News
Rama Visits S. Korea to Learn Garbage-Fueled Plant
●Incheon City in South Korean opened the world’s largest garbage-fueled power plant that saved thousands of barrels of fuel a year.
Cebu City Mayor Michael Rama want to follow the lead how the South Korean officials make use of their abandoned landfills that is why he flew to the Incheon Metropolitan City last Saturday.
Rama said officials of Incheon City headed by Mayor Yoo Jeong-bok invited him to visit their place — a metropolitan city and also a major seaport on the west coast of South Korea, near Seoul. The city then called Chemulpo, had a population of only 4,700, but is now home to more than two million people.
The mayor is being accompanied by his cousin Rene Mercado, chairman of the Cebu Metropolitan Water District MCWD.
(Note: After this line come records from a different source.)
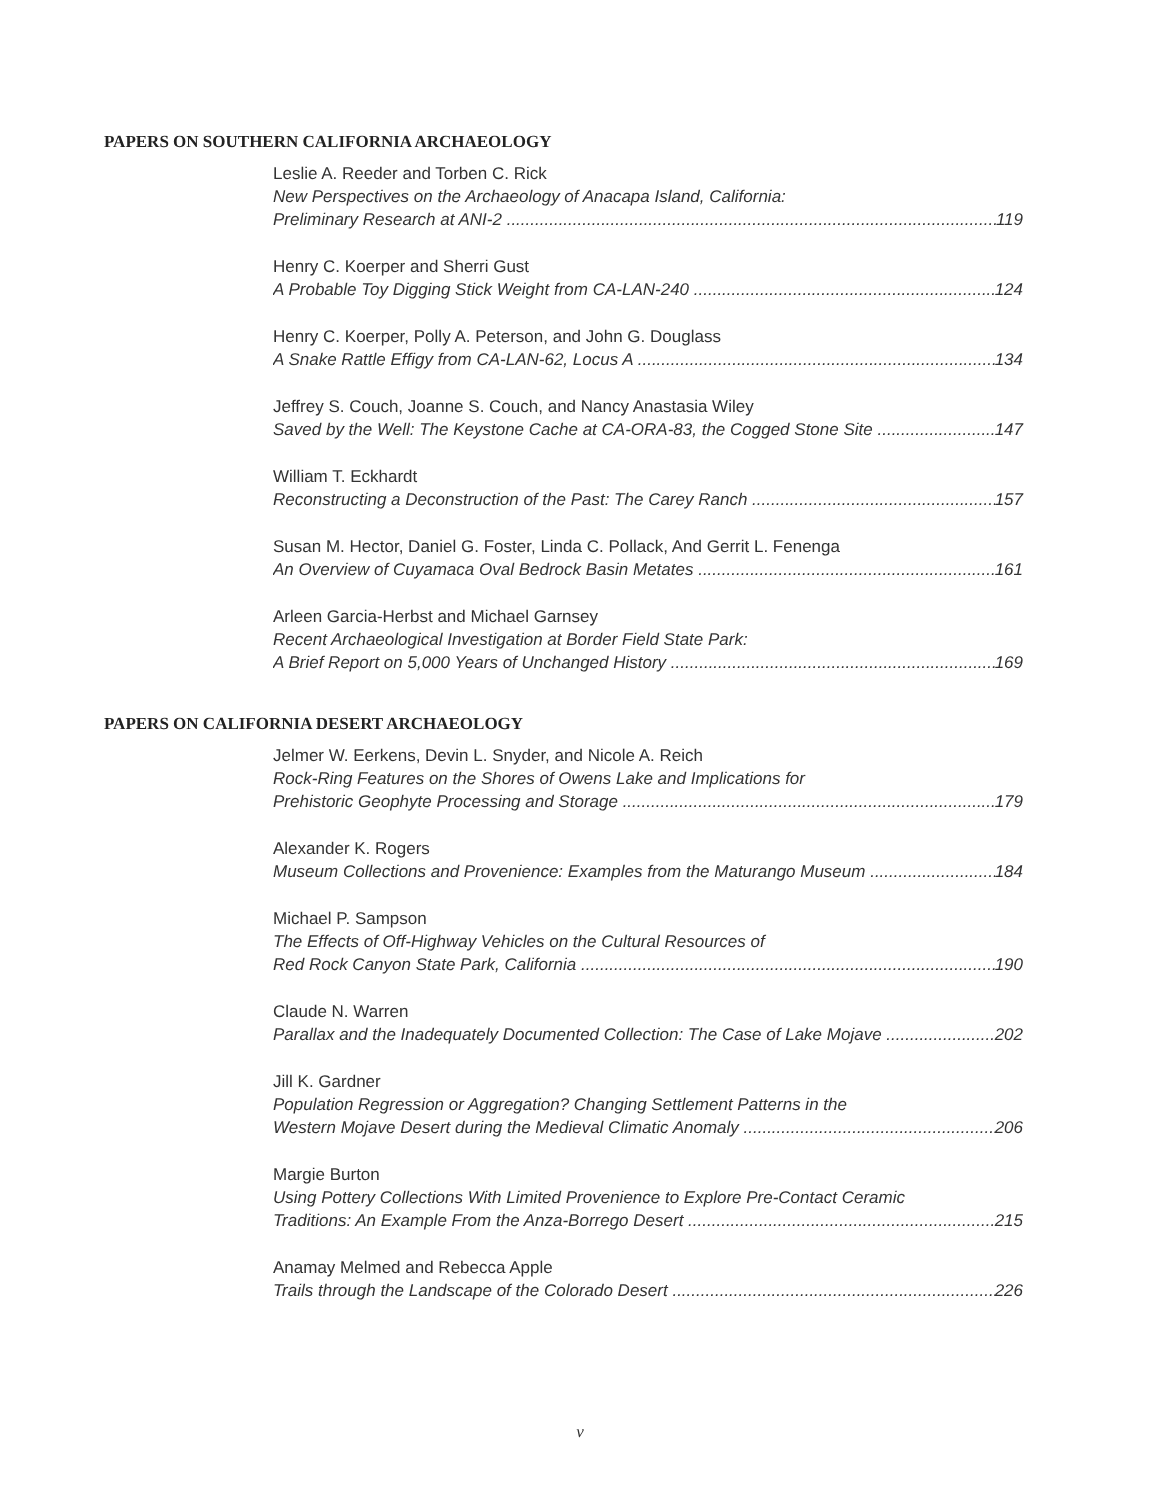PAPERS ON SOUTHERN CALIFORNIA ARCHAEOLOGY
Leslie A. Reeder and Torben C. Rick
New Perspectives on the Archaeology of Anacapa Island, California:
Preliminary Research at ANI-2 119
Henry C. Koerper and Sherri Gust
A Probable Toy Digging Stick Weight from CA-LAN-240 124
Henry C. Koerper, Polly A. Peterson, and John G. Douglass
A Snake Rattle Effigy from CA-LAN-62, Locus A 134
Jeffrey S. Couch, Joanne S. Couch, and Nancy Anastasia Wiley
Saved by the Well: The Keystone Cache at CA-ORA-83, the Cogged Stone Site 147
William T. Eckhardt
Reconstructing a Deconstruction of the Past: The Carey Ranch 157
Susan M. Hector, Daniel G. Foster, Linda C. Pollack, And Gerrit L. Fenenga
An Overview of Cuyamaca Oval Bedrock Basin Metates 161
Arleen Garcia-Herbst and Michael Garnsey
Recent Archaeological Investigation at Border Field State Park:
A Brief Report on 5,000 Years of Unchanged History 169
PAPERS ON CALIFORNIA DESERT ARCHAEOLOGY
Jelmer W. Eerkens, Devin L. Snyder, and Nicole A. Reich
Rock-Ring Features on the Shores of Owens Lake and Implications for
Prehistoric Geophyte Processing and Storage 179
Alexander K. Rogers
Museum Collections and Provenience: Examples from the Maturango Museum 184
Michael P. Sampson
The Effects of Off-Highway Vehicles on the Cultural Resources of
Red Rock Canyon State Park, California 190
Claude N. Warren
Parallax and the Inadequately Documented Collection: The Case of Lake Mojave 202
Jill K. Gardner
Population Regression or Aggregation? Changing Settlement Patterns in the
Western Mojave Desert during the Medieval Climatic Anomaly 206
Margie Burton
Using Pottery Collections With Limited Provenience to Explore Pre-Contact Ceramic
Traditions: An Example From the Anza-Borrego Desert 215
Anamay Melmed and Rebecca Apple
Trails through the Landscape of the Colorado Desert 226
v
There have been several landfills in South Korea that experienced methane gas-related explosions generated from the decomposing garbage dumped in the sites.
In 2006, the South Korean city opened the world’s largest garbage-fueled power plant that saved thousands of barrels of fuel a year. The 50-megawatt plant sits on a mammoth garbage dump in Incheon.
Mayor Rama is hoping that he could copy the idea on operating the garbage-fueled power plant or how Korean officials manage their old landfills.
“Anugon kaayo na’ng atong old landfill sa Inayawan kun dili magamit kay 16 ka hektaryas gud na,” Rama said. The old sanitary landfill in Inayawan is just being used as a garbage transfer station.
Rama has directed the Department of Public Services to stop disposing garbage in the said landfill because it already exceeded the capacity.
Smaller garbage trucks collect wastes from the barangays and transport them to the Inayawan Landfill before the garbage are transferred to bigger trucks, which will transport them to a private landfill in Consolacion town.